═══ Input for this task
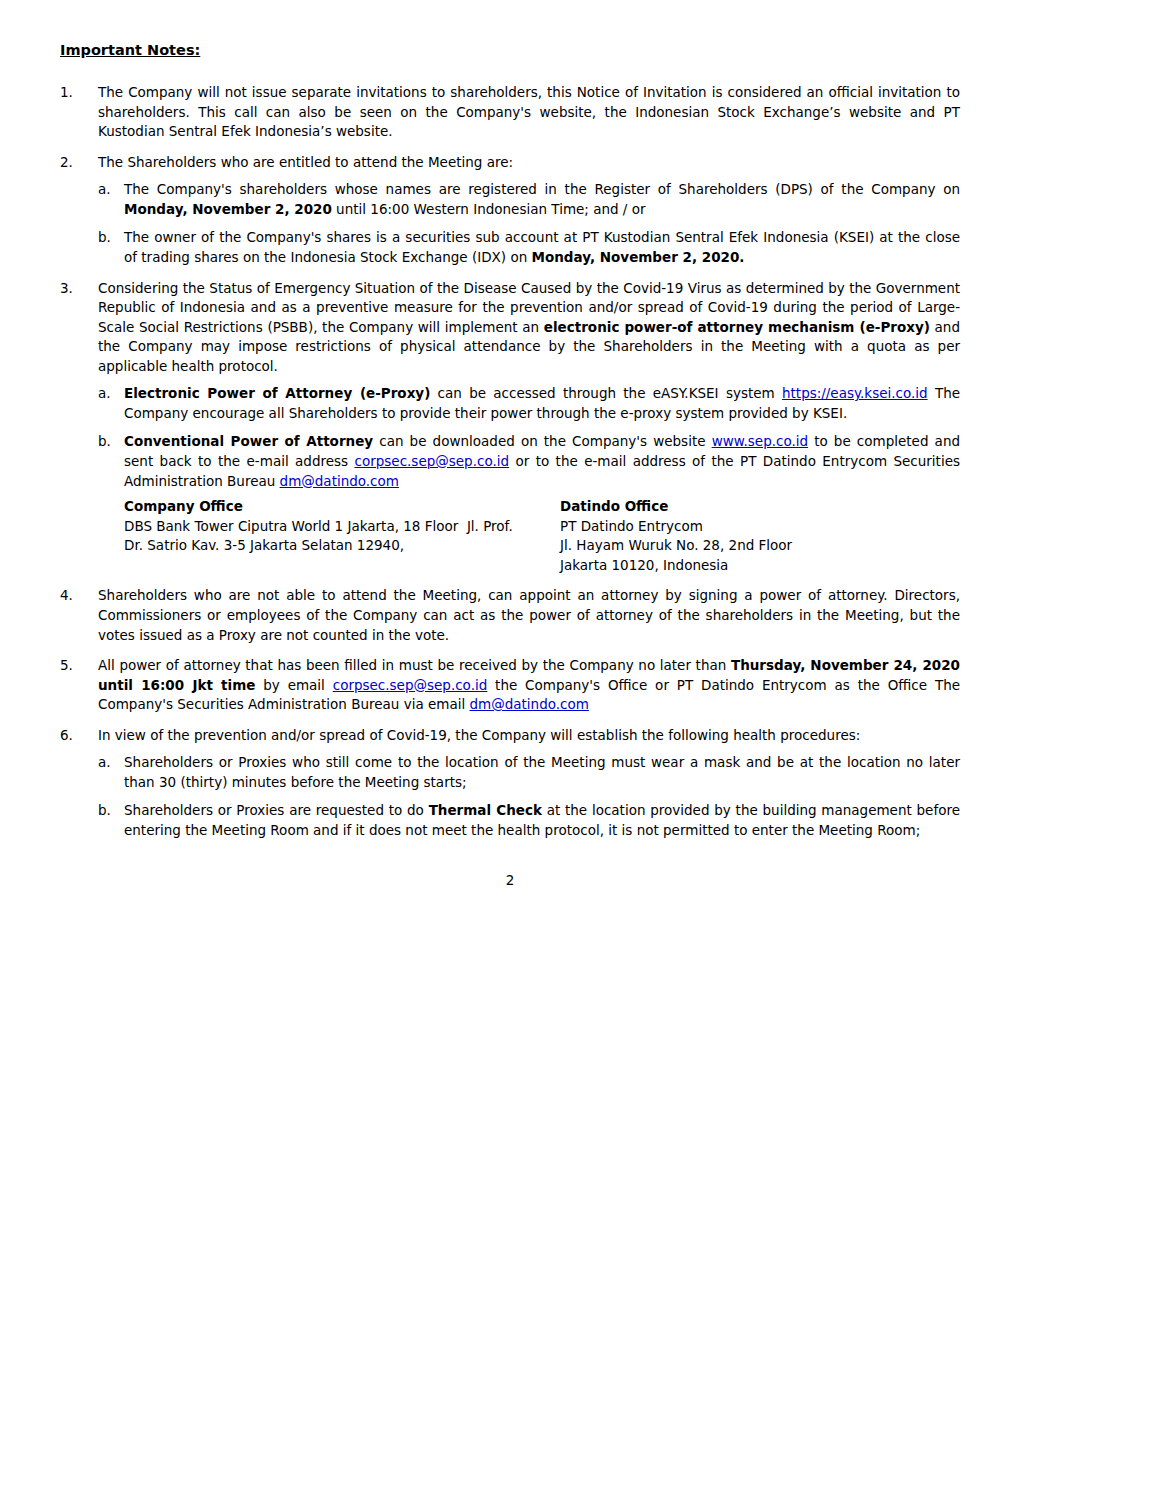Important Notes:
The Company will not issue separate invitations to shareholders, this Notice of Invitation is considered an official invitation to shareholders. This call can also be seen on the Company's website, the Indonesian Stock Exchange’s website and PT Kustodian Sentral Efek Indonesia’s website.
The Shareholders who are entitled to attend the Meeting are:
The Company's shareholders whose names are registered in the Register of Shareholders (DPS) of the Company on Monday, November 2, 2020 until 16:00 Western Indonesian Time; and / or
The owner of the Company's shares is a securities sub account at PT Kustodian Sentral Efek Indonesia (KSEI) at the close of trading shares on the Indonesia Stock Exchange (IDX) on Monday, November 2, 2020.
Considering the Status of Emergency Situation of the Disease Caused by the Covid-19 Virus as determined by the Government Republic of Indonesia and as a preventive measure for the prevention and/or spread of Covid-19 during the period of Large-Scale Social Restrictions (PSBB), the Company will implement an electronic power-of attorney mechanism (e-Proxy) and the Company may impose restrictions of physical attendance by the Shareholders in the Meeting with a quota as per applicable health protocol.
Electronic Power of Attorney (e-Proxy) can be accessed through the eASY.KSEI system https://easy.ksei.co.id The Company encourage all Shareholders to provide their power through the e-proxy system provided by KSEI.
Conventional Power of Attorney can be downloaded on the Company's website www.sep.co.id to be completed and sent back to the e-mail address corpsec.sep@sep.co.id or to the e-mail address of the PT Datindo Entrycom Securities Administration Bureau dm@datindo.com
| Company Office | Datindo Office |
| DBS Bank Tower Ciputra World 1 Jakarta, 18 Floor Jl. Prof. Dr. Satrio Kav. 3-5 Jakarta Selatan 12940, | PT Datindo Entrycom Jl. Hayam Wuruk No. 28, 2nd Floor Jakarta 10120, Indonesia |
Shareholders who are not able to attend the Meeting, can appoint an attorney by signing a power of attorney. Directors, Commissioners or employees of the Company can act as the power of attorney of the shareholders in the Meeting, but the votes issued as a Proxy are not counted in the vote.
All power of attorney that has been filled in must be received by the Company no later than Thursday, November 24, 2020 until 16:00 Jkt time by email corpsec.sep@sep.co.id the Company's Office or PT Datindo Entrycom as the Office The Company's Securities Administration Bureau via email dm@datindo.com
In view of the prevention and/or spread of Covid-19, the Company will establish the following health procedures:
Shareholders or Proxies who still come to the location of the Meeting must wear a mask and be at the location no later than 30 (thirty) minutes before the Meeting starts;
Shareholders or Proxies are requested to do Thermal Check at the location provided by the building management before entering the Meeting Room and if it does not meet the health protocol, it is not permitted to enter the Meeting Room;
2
══════
═══ Input for this task
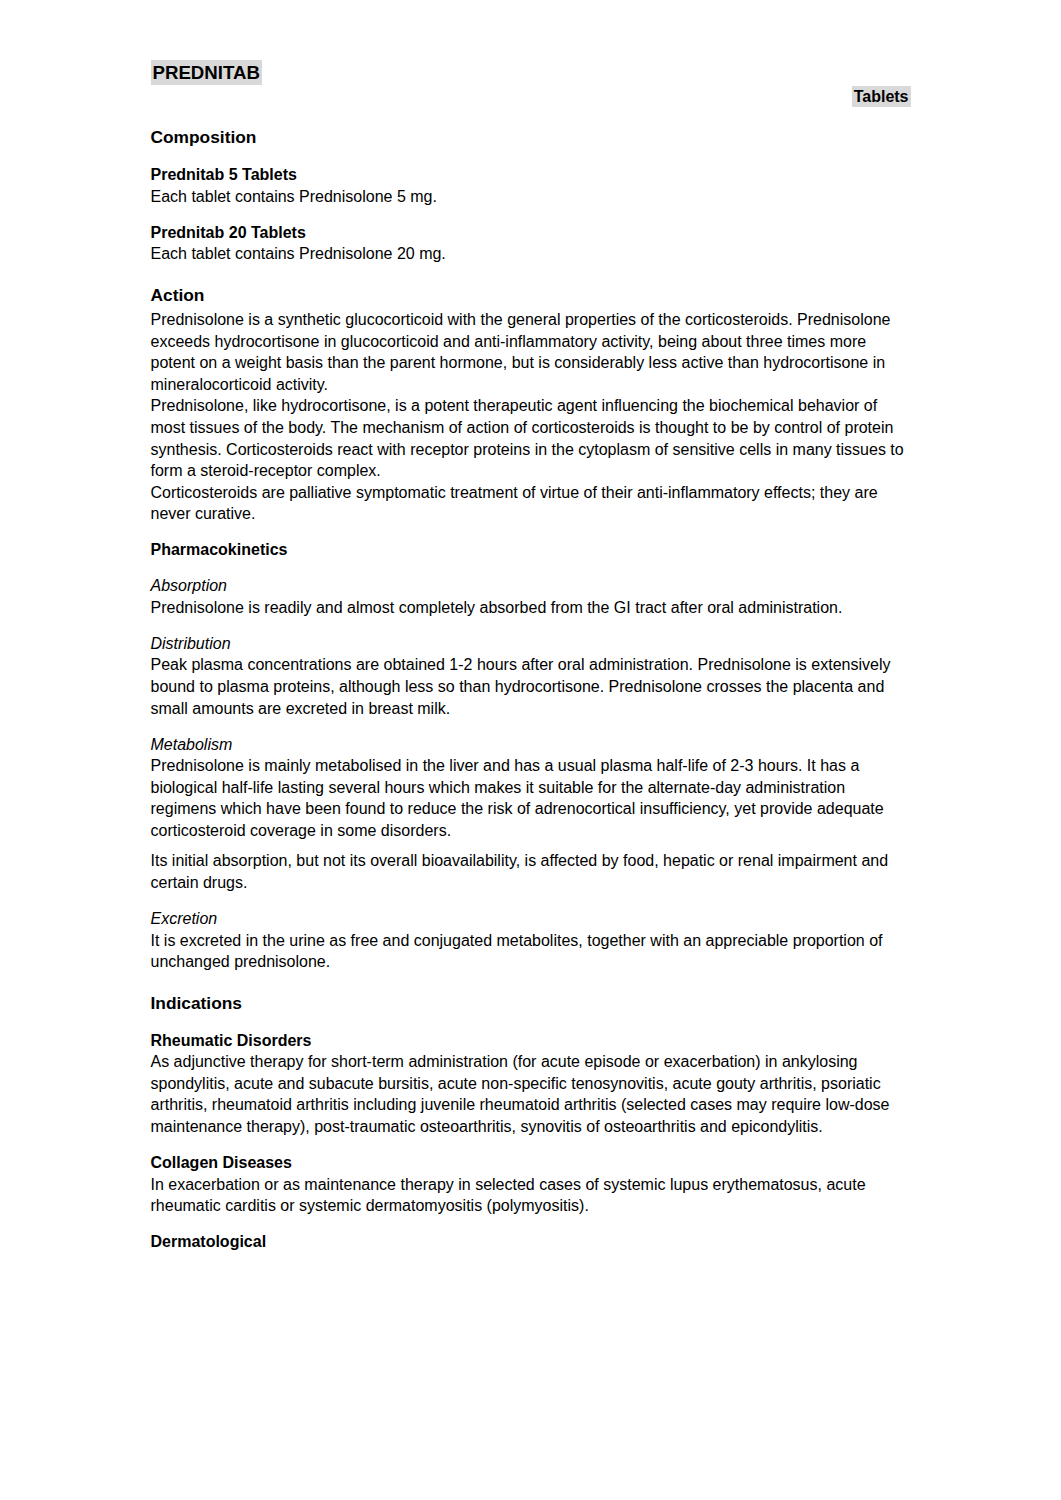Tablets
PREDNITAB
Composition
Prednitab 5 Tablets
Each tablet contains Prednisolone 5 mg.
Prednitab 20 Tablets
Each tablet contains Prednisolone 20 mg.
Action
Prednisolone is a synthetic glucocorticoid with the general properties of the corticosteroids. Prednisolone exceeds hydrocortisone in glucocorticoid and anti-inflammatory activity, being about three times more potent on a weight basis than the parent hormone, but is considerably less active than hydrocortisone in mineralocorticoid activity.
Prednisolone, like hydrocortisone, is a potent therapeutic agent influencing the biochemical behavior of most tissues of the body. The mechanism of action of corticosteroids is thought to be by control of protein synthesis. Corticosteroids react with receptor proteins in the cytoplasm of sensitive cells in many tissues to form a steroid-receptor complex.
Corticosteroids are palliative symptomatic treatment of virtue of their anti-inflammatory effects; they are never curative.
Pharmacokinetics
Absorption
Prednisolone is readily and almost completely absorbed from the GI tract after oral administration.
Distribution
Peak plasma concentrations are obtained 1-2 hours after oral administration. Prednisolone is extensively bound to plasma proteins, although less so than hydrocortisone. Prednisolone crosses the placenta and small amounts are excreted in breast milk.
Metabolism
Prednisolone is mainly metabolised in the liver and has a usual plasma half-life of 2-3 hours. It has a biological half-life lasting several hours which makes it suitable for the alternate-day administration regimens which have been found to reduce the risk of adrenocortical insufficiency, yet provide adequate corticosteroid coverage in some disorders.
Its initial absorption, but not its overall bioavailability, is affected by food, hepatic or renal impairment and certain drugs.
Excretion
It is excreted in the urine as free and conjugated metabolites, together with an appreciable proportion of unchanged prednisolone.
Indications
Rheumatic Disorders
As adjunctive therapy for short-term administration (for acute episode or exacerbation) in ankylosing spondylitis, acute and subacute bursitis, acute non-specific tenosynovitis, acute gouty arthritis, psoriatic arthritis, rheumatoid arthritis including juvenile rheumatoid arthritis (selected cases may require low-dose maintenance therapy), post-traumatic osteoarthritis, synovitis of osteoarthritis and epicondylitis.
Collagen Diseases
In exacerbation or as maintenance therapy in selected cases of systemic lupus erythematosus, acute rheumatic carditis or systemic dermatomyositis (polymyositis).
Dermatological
══════
═══ Input for this task
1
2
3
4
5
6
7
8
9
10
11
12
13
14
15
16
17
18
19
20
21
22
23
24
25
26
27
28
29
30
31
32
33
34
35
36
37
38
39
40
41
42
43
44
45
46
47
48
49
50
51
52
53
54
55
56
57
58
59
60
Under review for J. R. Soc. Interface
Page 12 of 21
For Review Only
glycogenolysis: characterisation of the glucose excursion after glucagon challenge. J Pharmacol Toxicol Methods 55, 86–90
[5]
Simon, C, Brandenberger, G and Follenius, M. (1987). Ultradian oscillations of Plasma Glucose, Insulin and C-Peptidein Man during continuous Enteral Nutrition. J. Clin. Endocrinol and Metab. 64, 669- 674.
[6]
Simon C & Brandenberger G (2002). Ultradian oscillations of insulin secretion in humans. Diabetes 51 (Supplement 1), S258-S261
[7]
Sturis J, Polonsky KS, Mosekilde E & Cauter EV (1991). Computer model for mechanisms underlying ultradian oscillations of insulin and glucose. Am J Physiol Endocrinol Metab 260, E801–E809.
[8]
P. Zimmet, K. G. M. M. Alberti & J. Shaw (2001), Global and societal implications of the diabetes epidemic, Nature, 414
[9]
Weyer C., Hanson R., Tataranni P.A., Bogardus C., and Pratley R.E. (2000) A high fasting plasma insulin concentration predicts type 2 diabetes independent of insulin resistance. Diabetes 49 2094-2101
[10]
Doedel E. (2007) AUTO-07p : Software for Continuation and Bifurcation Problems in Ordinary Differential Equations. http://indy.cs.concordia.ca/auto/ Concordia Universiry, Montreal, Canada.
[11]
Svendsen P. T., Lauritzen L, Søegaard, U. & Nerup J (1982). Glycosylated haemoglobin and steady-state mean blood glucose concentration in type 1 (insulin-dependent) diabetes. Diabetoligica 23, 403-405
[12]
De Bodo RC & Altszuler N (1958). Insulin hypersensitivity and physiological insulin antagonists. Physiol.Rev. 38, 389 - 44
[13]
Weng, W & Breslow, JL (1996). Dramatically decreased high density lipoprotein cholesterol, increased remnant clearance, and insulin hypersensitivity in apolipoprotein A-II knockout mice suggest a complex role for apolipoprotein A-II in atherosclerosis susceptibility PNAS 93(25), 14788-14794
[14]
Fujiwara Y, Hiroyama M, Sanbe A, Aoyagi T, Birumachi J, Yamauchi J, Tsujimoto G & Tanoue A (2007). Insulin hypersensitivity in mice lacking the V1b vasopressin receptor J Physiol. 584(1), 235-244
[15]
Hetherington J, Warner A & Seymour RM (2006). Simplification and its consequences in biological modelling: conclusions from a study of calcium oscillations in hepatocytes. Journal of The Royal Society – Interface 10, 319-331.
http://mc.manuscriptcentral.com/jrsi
══════
Across the records above, return every line that contains the word "oral".

* Finished task:
Prednisolone is readily and almost completely absorbed from the GI tract after oral administration.
Peak plasma concentrations are obtained 1-2 hours after oral administration. Prednisolone is extensively bound to plasma proteins, although less so than hydrocortisone. Prednisolone crosses the placenta and small amounts are excreted in breast milk.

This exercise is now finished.